# OSP 01/07



## Evinrude58 (Apr 13, 2011)

Hit OSP today got there around 8am and left at 3 pm. Ice was 3" of good black ice. Must of been 500 people out there today. Okay probably 30 as people came and left. Fished 7.5-8 fow. Caught atleast 60-70 gills with about every fourth being a keeper. Got to try out my new Palm rod but didn't get to test my new Jaw Jackers as I forgot the loops for the triggers. On my way home drove by Nimi. There were 2 shanties up by C-1 one north of the ramp and the other south of it. There was 1 shanty at C-5 and had been a couple others out there from the shanty drag marks and holes. Did NOT check ice at Nimi so not sure how thick it was.


----------



## swone (Jan 24, 2007)

Those weren't shanties at C-1, they are duck blinds. Thanks for the report, but anyone going to C-1 should be extremely careful as the shore and bay by the parking lot were all open water just three days ago!!!


----------



## icebucketjohn (Dec 22, 2005)

Hit OSP too from 7:30am-3:30pm. Fished with Nixmkt Tom, Buckeyze11 Dan, Quicktafix1 Ed along with my nephew (Mark), Son (Nathan), his girlfriend (McHaley) and Matt. My first 4 fish were: Bass, Perch, Crappie & Bluegill. Dont think I've hit that sort of species run in a long time. Gills all day long. Did catch 1 really really nice bull Bluegill, 1 Fat Perch and1 Crappie. Didnt do a count, but know it'll be 75+. MAGGOTS. 10-12 FOW. Nuthin on Minnows. It was a tad nippy ourt there.
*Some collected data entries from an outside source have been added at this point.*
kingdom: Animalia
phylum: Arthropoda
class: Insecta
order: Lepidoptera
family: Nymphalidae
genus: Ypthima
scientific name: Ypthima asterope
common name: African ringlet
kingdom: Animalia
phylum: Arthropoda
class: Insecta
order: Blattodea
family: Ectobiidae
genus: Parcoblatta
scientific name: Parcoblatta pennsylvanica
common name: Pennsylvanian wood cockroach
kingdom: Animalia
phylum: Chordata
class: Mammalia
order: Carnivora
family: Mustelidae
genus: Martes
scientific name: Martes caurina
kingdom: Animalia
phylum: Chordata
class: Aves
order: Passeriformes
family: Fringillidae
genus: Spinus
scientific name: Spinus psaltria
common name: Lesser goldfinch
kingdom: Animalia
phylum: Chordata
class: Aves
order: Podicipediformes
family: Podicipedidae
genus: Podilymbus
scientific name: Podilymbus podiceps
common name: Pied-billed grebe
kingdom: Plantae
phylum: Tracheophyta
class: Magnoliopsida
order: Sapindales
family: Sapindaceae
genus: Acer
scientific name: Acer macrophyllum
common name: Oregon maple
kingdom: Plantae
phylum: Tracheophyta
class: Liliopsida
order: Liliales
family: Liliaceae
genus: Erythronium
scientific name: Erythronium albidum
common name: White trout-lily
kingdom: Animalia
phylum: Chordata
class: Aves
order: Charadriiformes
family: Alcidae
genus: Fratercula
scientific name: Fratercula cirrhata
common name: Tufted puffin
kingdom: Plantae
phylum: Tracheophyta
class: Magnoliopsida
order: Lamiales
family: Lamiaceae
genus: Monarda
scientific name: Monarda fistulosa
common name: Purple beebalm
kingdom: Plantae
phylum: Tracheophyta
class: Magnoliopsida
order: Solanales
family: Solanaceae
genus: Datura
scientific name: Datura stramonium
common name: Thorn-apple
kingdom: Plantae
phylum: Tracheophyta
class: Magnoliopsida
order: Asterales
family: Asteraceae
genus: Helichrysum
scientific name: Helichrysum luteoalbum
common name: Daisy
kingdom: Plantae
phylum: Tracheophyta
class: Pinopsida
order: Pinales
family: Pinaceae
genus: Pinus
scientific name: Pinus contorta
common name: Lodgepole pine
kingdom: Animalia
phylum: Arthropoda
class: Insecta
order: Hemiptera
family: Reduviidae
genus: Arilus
A shanty was almost a requirement. Those without a shanty didnt stay long. .The Dinks are going into my garden to feed my Tomato & Pepper Plants. Yeah it was a circus out there with 20+ shanty's, but didn't see any idiots, stupid shennanigans or hooligans out there.


----------



## guppygill (May 8, 2004)

Are those the "Three Amigos"?


----------



## Evinrude58 (Apr 13, 2011)

Swone never seen a red cloth duck blind before.


----------